The documentary is curiously flat, blunting most of the story’s drama even as it shows the principals clearly near the end of their financial and emotional ropes. But that just makes it an appropriate companion to their CD, which, despite the rich musical and cultural background of the musicians, is little more than generic Nashville. With the most countrified instruments downplayed in Maher’s production, you’d never guess this band once picked and sang the kind of acoustic mountain music repopularized just three years ago by O Brother Where Art Thou?; instead, the fetching but anonymous-sounding voices of lead singer Natasha Borzilova (who also plays acoustic guitar) and backup vocalist Lydia Salnikova (keyboards) are emphasized. Natasha does hit all the notes just right but with no distinguishing style, though in fairness to her, it would take an unusually daring singer to make much out of a lyric like, ” I still wear a locket/ With a picture of you and me by the river/ Was it that long ago” (from “I’m Not Missing You”). Such songs, by the kind of Nashville pros who get most of their life experience sitting in cubicles and writing rooms trying to come up with something that sounds like whatever’s at the top of the charts that week, could use a little Russian darkness in pondering love’s ups and downs; only “I Could Be Persuaded,” thanks to a meaty melody, is catchy enough to work as a single (if the label were to release one, which it won’t—more about that later). The exceptions are the Grammy-nominated “Bearing Straight,” a twangy, band-written instrumental romp featuring lead guitarist/banjoist Ilya Toshinsky, and the traditional “Porushka-Paranya,” which evolves into a Russo-American hyper-hoedown.

The members of Bering Strait are cheerful assimilationists, their classical training and middle-class backgrounds likely easing their transition into America’s musical and social mainstream. Certainly that’s how they come across on their album—and how they’re portrayed, presumably with their approval, in the movie. Though subject to homesickness and longings for Russian food, they take readily to Sex and the City and pancake-house breakfasts.

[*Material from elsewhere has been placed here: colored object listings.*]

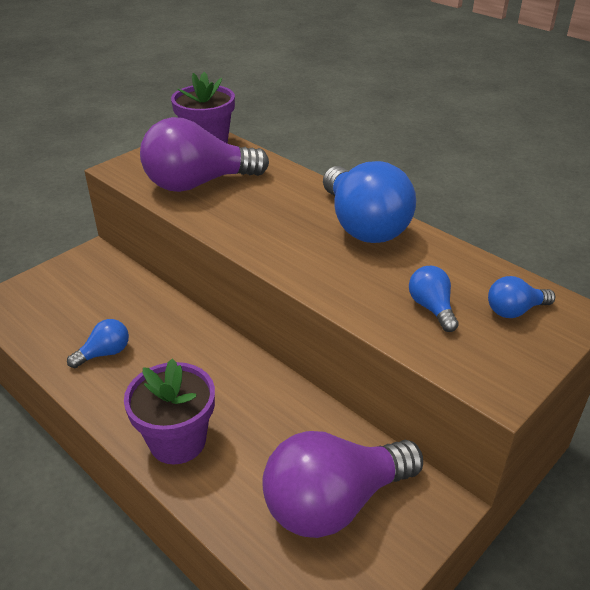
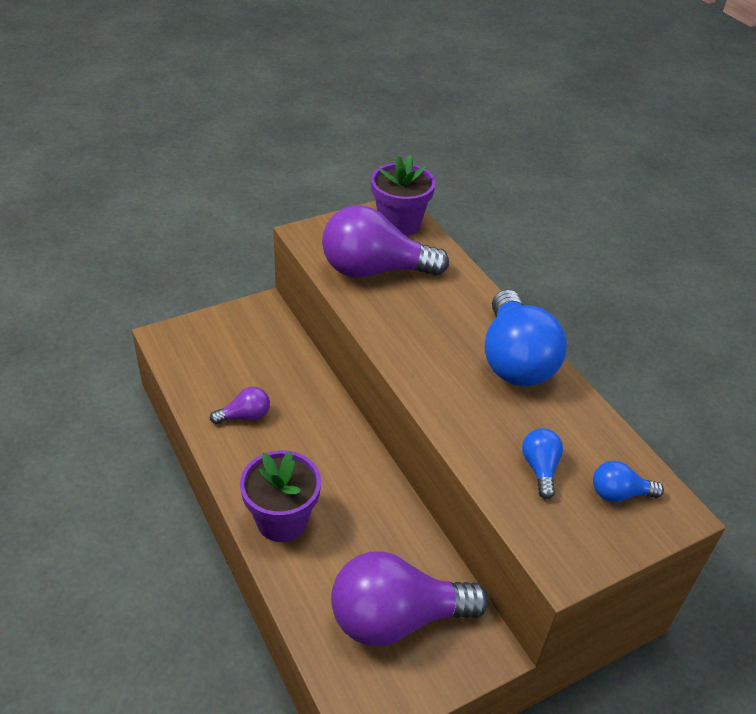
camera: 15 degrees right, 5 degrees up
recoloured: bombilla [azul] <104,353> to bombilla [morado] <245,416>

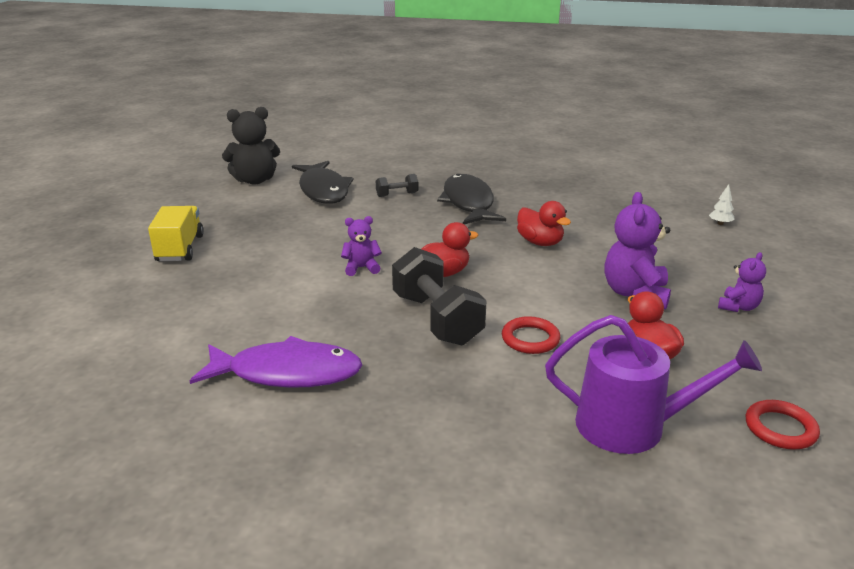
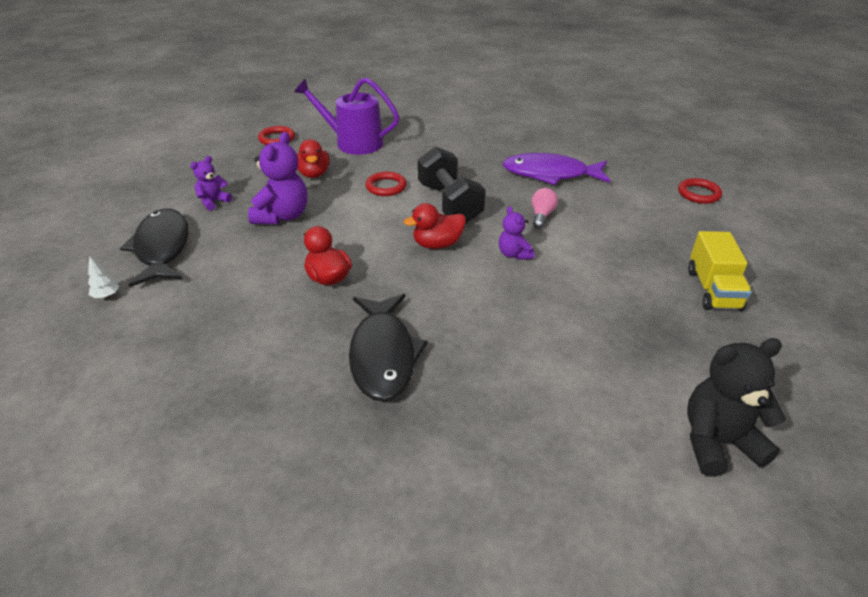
camera: 175 degrees left, 10 degrees up
removed: mancuerna [negro] <397,195>
added: bombilla [rosa] <542,215>; anillo [rojo] <698,194>
moved: pez [negro] <323,190> to <162,248>
turned: osito [morado] <361,268> = <514,254> 75 degrees clockwise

Though drummer Alexander Arzamatsev speaks only Russian in the film, the other men speak good English, and the two women are virtually accent-free. If these well-scrubbed kids have any thoughts about the USA in general beyond the fact that it’s where the music business is, they keep it to themselves. Only Natasha shows anything resembling a rebellious streak; halfway through the movie, she gives herself a punk buzz cut (then sheepishly dons a wig to hide it in public). In one of the movie’s most telling segments, an old-school DJ who insists that fans won’t accept a Russian country group is proved wrong when listener after listener concludes that Bering Strait’s music sounds like the real deal (though one caller denounces them as sounding like Yankees, who clearly are worse than foreigners). The album rode saturation media coverage into the country Top 20, though Universal declined to release a single because it didn’t want to pigeonhole the band as country.

And that seems to portend what’s happening next. Bering Strait is already hinting that the album represents the malleable kids who came to America five years ago, not the adversity-seasoned young adults they are today. They’re supposedly writing their own more pop-oriented material for the second album, due early next year and probably under a new producer; they just switched booking agencies in an attempt to break free of the mainstream country circuit. Given the plainness of their music thus far, it’s a good move, assuming they can deliver; a fusion of tradition-based Russian and American sounds along the lines of “Porushka-Paranya” would definitely be an improvement. Then they’ll just have to keep their fingers crossed that after failing to live up to their press the first time around, there’ll still be an audience paying attention.